# Leather Or Fabric Interior



## Zepp (May 14, 2009)

We have been thinking about getting the motorhome re-upholstered and as we are working on a Park this year we can get trade prices .

The problem is do we go for leather or fabric seating , Ive had plenty of cars with leather interiors and Ive found the seats to hot in the summer or to cold in the winter ( ok with heated seats ) 

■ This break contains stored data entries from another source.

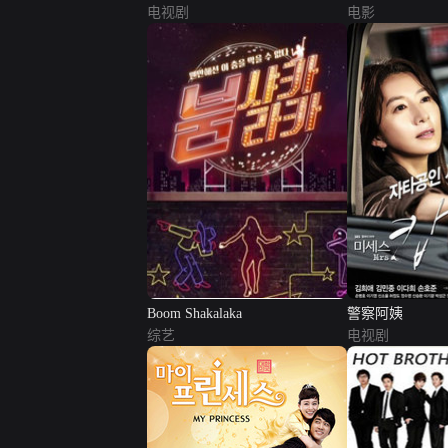
电视剧
电影
Boom Shakalaka
警察阿姨
综艺
电视剧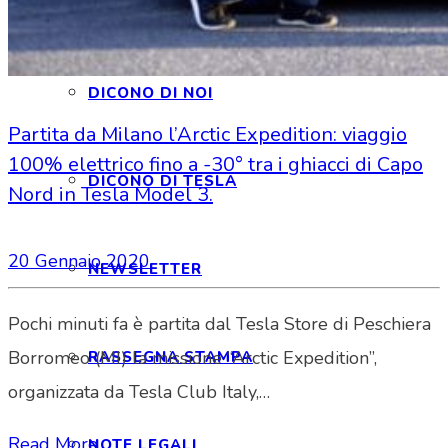
INTERAGIAMO!
DICONO DI NOI
Partita da Milano l’Arctic Expedition: viaggio
100% elettrico fino a -30° tra i ghiacci di Capo
DICONO DI TESLA
Nord in Tesla Model 3.
20 Gennaio 2020
NEWSLETTER
Pochi minuti fa è partita dal Tesla Store di Peschiera
Borromeo (MI) la missione “Arctic Expedition”,
RASSEGNA STAMPA
organizzata da Tesla Club Italy,…
Read More
NOTE LEGALI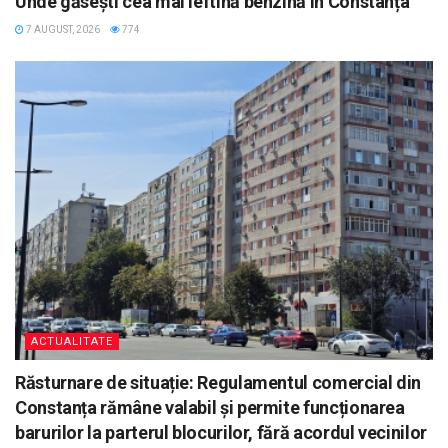
Unde găsești cea mai ieftină benzină în Constanța
7 AUGUST, 2026
774
ACTUALITATE
Răsturnare de situație: Regulamentul comercial din
Constanța rămâne valabil și permite funcționarea
barurilor la parterul blocurilor, fără acordul vecinilor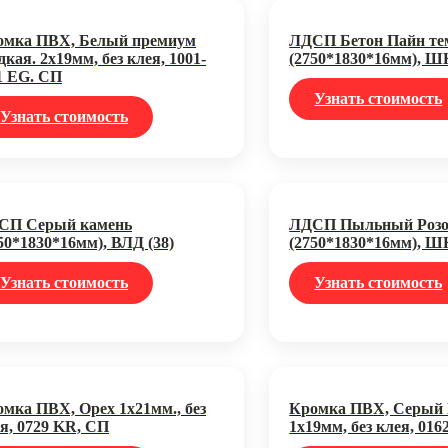
омка ПВХ, Белый премиум
ЛДСП Бетон Пайн т
дкая. 2х19мм, без клея, 1001-
(2750*1830*16мм), Ш
1 EG. СП
Узнать стоимость
Узнать стоимость
СП Серый камень
ЛДСП Пыльный Роз
50*1830*16мм), ВЛД (38)
(2750*1830*16мм), Ш
Узнать стоимость
Узнать стоимость
мка ПВХ, Орех 1х21мм., без
Кромка ПВХ, Серый
я, 0729 KR, СП
1х19мм, без клея, 016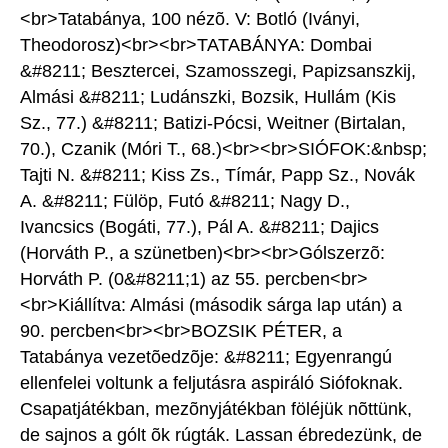
<br>Tatabánya, 100 nézõ. V: Botló (Iványi,
Theodorosz)<br><br>TATABÁNYA: Dombai
&#8211; Besztercei, Szamosszegi, Papizsanszkij,
Almási &#8211; Ludánszki, Bozsik, Hullám (Kis
Sz., 77.) &#8211; Batizi-Pócsi, Weitner (Birtalan,
70.), Czanik (Móri T., 68.)<br><br>SIÓFOK:&nbsp;
Tajti N. &#8211; Kiss Zs., Tímár, Papp Sz., Novák
A. &#8211; Fülöp, Futó &#8211; Nagy D.,
Ivancsics (Bogáti, 77.), Pál A. &#8211; Dajics
(Horváth P., a szünetben)<br><br>Gólszerzõ:
Horváth P. (0&#8211;1) az 55. percben<br>
<br>Kiállítva: Almási (második sárga lap után) a
90. percben<br><br>BOZSIK PÉTER, a
Tatabánya vezetõedzõje: &#8211; Egyenrangú
ellenfelei voltunk a feljutásra aspiráló Siófoknak.
Csapatjátékban, mezõnyjátékban föléjük nõttünk,
de sajnos a gólt õk rúgták. Lassan ébredezünk, de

Any one got any thoughts on the pro’s and cons of leather seating for motorhomes 

Regards Paul


----------



## DTPCHEMICALS (Jul 24, 2006)

Lady p would cover the leather.
Dust does not get a chance to settle in our home. :lol: 

Is the cost justified.

You have answered your own question:
Ive found the seats to hot in the summer or to cold in the winter 

Dave p


----------



## coppo (May 27, 2009)

Zepp said:


> The problem is do we go for leather or fabric seating , Ive had plenty of cars with leather interiors and Ive found the seats to hot in the summer or to cold in the winter ( ok with heated seats )
> 
> Exactly how I feel, leather too hot in summer and too cold in winter, it would be good quality fabric every time for me.(With a stain guard protection).
> 
> Paul.


----------



## adonisito (Nov 6, 2009)

We've got half leather, front of the bench seat for example is leather, the rest is fabric, easy to clean, never been too hot or cold.


----------



## aldra (Jul 2, 2009)

We have leather but the middle seating bit is like suede effect

easy to clean the leather with a quick wipe with a baby wipe, don't know about the middles as I have not needed to clean those yet

Its prob a personal thing as I always have leather furniture in my home find them easy to maintain and keep clean

I think half and half gives you the best of both worlds

Aldra


----------



## loddy (Feb 12, 2007)

Leather for cars, just for the smell, too hot and sticky for a RV, our RV in the USA and UK are both leather and wouldn't choose it again

Loddy


----------



## Zepp (May 14, 2009)

Thankyou for all the comments 

We have decided to go with the fabric , we like the look of leather and its easy to keep clean but I’m still not sure the extra cost is worth it also if it does get to hot to sit on in spain etc . I will be gutted having spent the extra cash for leather.

We will get the edges of the front seats done in leather as they get a lot of wear and tear .

Thanx again for the advice Paul


----------